The management of these “congenital hydrocephalic paraplegics” is complex, multidisciplinary and long-term [5] [6] [7] . There is a need for regular follow-up in neurosurgery [5] , orthopaedics and urology, and for rehabilitation sessions [1] [8] . We insist on the quality of the management of vesico-renal problems, whatever the motor level [9] [10] [11] , because they condition the functional and then vital prognosis of these patients in the long term.

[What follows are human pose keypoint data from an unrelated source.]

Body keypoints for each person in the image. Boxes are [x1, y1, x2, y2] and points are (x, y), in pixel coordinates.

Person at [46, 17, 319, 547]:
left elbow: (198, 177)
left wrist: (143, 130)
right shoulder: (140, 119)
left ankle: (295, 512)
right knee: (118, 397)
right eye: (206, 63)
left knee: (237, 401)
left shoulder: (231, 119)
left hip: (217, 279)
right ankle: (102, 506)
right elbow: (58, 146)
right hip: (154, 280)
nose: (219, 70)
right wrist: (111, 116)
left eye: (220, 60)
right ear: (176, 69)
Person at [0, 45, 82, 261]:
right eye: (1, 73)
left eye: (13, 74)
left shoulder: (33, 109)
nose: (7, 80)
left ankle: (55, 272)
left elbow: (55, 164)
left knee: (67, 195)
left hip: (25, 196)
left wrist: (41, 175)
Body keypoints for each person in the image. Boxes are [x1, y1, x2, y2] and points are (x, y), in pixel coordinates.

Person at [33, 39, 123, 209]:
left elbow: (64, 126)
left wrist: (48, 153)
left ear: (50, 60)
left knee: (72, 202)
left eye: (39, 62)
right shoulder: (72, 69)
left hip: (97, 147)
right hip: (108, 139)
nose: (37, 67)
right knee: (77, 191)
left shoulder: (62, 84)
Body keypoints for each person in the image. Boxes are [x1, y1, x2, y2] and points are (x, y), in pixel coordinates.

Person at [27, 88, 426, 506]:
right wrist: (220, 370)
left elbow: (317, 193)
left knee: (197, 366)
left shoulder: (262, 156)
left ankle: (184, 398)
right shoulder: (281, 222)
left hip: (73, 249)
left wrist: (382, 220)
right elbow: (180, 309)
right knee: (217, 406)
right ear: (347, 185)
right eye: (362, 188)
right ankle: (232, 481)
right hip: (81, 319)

For the second newborn, after manual reduction of the prolapse and surgical cure of her myelomeningocele, the outcome was favourable without recurrence of the prolapse.
4. Conclusion
Newborn uterine prolapse is an exceptional complication associated with spina bifida. The treatment is manual reduction of the prolapse structure with good outcome, followed by myelomeningocele surgery. Acid folic taking during the period before and the first month of pregnancy must be an important recommendation for spina bifida prevention.
Ethical Aspect
Parental consent has obtained for the use of patient data, and no image allows identification.